» Collection entries:
☆ ☆ ☆

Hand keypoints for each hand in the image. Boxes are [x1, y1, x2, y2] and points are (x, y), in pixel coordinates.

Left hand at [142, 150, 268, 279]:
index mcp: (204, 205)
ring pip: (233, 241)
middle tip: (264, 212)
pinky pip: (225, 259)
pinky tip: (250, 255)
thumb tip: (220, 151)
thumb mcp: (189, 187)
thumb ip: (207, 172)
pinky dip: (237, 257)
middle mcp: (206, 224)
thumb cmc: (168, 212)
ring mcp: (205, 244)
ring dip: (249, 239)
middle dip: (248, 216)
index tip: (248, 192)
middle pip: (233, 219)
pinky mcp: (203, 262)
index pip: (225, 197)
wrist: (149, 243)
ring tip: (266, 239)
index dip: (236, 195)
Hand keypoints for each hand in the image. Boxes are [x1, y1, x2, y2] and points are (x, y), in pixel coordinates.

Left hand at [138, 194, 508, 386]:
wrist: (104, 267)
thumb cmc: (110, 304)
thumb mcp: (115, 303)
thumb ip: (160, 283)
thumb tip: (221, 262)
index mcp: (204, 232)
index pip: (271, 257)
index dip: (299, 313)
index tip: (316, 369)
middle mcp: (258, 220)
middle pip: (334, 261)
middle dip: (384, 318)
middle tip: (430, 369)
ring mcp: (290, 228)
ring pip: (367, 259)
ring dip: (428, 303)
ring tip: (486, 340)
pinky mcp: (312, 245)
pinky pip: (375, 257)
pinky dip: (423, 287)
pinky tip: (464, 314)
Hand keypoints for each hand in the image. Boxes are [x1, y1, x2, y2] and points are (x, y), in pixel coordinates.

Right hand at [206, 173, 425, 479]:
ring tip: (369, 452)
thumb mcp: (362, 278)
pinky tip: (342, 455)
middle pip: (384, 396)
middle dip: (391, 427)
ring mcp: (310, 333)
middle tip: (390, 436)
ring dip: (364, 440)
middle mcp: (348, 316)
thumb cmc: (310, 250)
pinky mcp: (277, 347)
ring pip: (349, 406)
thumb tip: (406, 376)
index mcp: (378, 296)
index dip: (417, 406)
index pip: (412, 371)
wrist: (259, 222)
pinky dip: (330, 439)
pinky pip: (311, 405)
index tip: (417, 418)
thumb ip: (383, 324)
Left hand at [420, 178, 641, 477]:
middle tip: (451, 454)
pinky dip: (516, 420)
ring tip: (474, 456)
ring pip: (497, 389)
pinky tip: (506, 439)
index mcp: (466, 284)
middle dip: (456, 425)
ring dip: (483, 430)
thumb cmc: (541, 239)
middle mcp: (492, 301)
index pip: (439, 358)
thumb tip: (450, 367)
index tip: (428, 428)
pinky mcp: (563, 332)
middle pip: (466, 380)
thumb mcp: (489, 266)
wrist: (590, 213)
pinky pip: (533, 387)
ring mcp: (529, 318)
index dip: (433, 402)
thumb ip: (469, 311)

☆ ☆ ☆

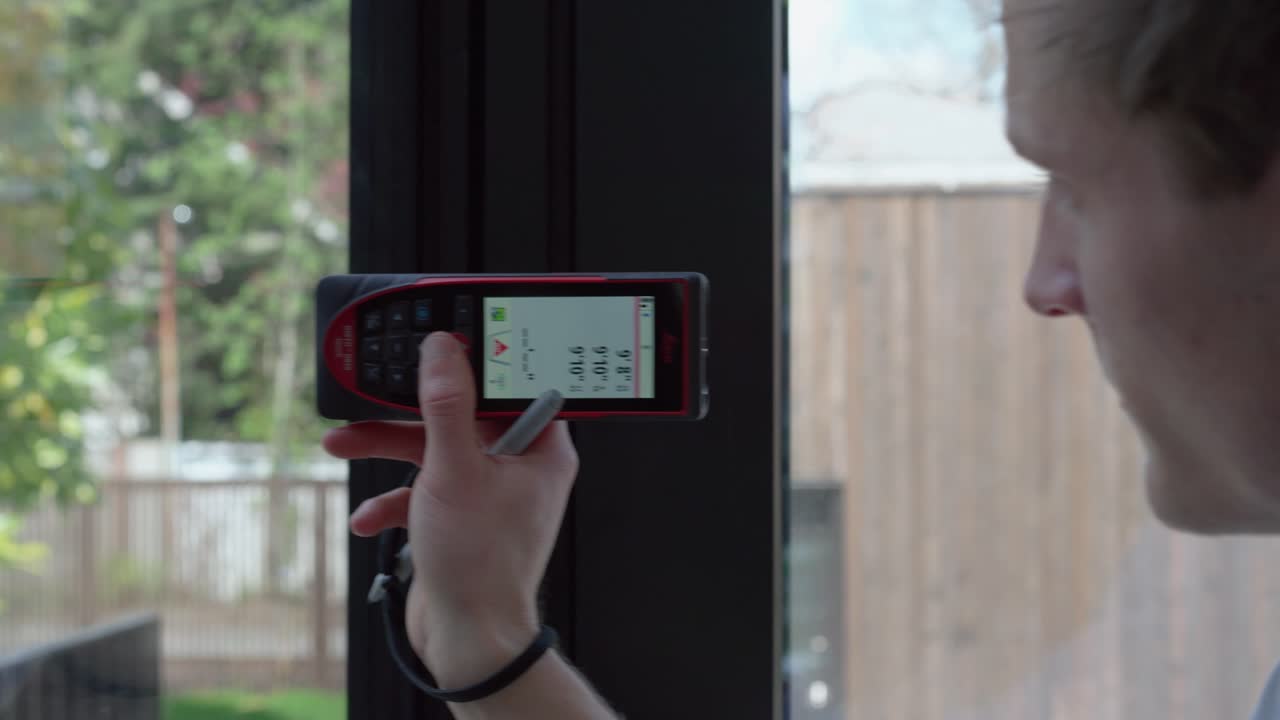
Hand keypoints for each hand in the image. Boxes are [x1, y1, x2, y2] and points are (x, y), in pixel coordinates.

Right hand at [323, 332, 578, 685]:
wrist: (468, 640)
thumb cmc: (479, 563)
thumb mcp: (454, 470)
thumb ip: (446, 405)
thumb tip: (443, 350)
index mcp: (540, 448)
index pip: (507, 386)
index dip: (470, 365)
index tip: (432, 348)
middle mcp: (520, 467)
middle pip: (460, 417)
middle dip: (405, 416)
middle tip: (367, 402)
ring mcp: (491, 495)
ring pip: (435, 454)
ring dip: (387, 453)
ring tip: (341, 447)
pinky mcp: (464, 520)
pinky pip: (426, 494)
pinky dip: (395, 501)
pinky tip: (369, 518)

☆ ☆ ☆

» WORK ORDER:
Above are the entries. Output exactly the lines beginning with the line that has "index mcp: (204, 232)" and ending with the line that has "ring pip: (497, 389)".

» OUTPUT:
index mcp: (204, 232)
index pip: (271, 257)
index dip: (299, 313)
index tip: (316, 369)
middle mcp: (258, 220)
middle pip: (334, 261)
middle dip: (384, 318)
middle tip: (430, 369)
ring mcp: (290, 228)
ring pip: (367, 259)
ring dip: (428, 303)
ring tip: (486, 340)
pinky mcp: (312, 245)
pinky pip: (375, 257)
pinky dip: (423, 287)
pinky tip: (464, 314)
Hand keypoints for each hand in the image. Boxes are [x1, y1, x2, y2] and points are (x, y), in pixel coordinates.

Right hand at [206, 173, 425, 479]:
ring tip: (369, 452)
thumb mcp: (362, 278)
pinky tip: (342, 455)
middle pip: (384, 396)
middle dip: (391, 427)
ring mcp: (310, 333)
middle tip: (390, 436)
ring dip: (364, 440)
middle mcp: (348, 316)
thumb cmc: (310, 250)
pinky mcp: (277, 347)
ring pip: (349, 406)
thumb tip: (406, 376)
index mcp: (378, 296)
index dip: (417, 406)
index pip: (412, 371)
wrist: (259, 222)
pinky dip: (330, 439)
pinky pip: (311, 405)
index tip: (417, 418)
thumb ip: (383, 324)
Left hand at [420, 178, 641, 477]:
middle tip: (451, 454)
pinky dip: (516, 420)
ring tip: (474, 456)
ring pip: (497, 389)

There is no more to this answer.